How a tiny Cumbrian village became the nation’s gourmet capital

Still, Cumbria was a different place when L’Enclume opened in 2002. Yes, there were fine-dining restaurants, primarily in grand country hotels. But while they were excellent, they were, according to Cumbrian Ryan Blackburn, head chef at Old Stamp House, ‘with the greatest respect, pretentious’. As for Cartmel, while it had achieved fame as the disputed home of the sticky toffee pudding, in the words of local parish councilor Barry Dean, it was ‘a seasonal destination with simple pub fare’. Back then, there were four or five traditional pubs. ‘It was your basic gammon, egg and chips,’ says local resident Rachel Holcroft.

‘The product we proposed might have been a little alien,’ Rogan admits. ‘Whenever you open a restaurant, you’re worried about whether it’s going to work. I was confident in my vision to make it a destination. Maybe there was more of a risk because of our location, but I was so desperate to have my own restaurant that I was confident I could make it work.’

After over a decade working for some of the biggest names of the 1990s, including Marco Pierre White and Jean-Christophe Novelli, by 2002 Rogan had decided to go solo.

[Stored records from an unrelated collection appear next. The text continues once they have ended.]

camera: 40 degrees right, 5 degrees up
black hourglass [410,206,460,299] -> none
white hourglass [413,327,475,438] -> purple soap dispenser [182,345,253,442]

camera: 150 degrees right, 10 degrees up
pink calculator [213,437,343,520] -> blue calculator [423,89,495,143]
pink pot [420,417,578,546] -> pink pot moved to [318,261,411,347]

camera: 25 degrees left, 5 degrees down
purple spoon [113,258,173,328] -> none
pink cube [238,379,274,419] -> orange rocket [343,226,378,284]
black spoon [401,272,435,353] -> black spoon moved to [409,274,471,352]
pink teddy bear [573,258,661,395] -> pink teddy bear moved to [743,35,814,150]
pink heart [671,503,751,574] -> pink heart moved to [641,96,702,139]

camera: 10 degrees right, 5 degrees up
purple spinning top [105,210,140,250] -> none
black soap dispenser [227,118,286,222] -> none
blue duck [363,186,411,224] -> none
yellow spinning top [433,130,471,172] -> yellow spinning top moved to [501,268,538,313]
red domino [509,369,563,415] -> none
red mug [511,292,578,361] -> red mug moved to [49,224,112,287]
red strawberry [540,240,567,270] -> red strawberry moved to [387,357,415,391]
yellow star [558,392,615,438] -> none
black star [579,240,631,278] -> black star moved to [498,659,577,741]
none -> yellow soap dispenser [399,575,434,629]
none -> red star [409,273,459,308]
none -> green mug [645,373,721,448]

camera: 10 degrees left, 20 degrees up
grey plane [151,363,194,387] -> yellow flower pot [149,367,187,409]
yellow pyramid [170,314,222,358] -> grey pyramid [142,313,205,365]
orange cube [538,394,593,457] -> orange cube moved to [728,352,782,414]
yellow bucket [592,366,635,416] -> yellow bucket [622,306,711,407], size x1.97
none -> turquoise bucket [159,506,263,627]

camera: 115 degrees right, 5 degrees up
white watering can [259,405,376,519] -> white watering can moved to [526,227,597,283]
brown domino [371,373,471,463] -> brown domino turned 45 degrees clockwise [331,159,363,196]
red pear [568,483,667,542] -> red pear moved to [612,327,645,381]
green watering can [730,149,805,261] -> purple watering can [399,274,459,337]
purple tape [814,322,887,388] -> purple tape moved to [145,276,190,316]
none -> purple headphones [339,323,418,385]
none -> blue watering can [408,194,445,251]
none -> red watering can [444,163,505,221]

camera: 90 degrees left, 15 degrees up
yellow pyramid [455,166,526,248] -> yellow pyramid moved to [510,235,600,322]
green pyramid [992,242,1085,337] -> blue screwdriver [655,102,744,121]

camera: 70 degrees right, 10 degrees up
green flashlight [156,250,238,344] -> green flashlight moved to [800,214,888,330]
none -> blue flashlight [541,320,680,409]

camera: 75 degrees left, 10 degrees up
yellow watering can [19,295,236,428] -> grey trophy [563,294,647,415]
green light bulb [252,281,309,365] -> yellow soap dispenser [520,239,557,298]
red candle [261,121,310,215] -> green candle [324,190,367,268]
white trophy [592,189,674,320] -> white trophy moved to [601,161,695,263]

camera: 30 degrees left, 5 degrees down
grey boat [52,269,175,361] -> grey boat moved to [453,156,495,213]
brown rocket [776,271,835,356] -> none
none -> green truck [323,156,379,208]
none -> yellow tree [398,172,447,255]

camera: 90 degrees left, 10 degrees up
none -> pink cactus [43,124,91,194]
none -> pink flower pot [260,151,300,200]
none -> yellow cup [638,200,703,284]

With his wife, Penny Tapsell, he focused on the New Forest, near where they both grew up and conveniently close to London. Rogan’s main goal was to shun external investment, believing it stifled creativity. ‘We couldn’t find anything, we had no money. To have something like we’ve got here would have cost millions in the south.’

Via a tip-off from a recruitment consultant he knew, Rogan found a 13th-century former forge in Cartmel, a place he’d never even visited. The small, well-to-do village has a grandiose 12th-century priory, diminutive stone cottages and a picturesque bridge over the River Eea. It resembles the kind of fantasy land in which Americans think Britons live. With a racecourse and proximity to the Lakes, it was popular primarily with coach tours and walkers. There were some second homes, which Holcroft says were usually unoccupied. ‘Nothing really happened, apart from the races, twice a year,’ she recalls.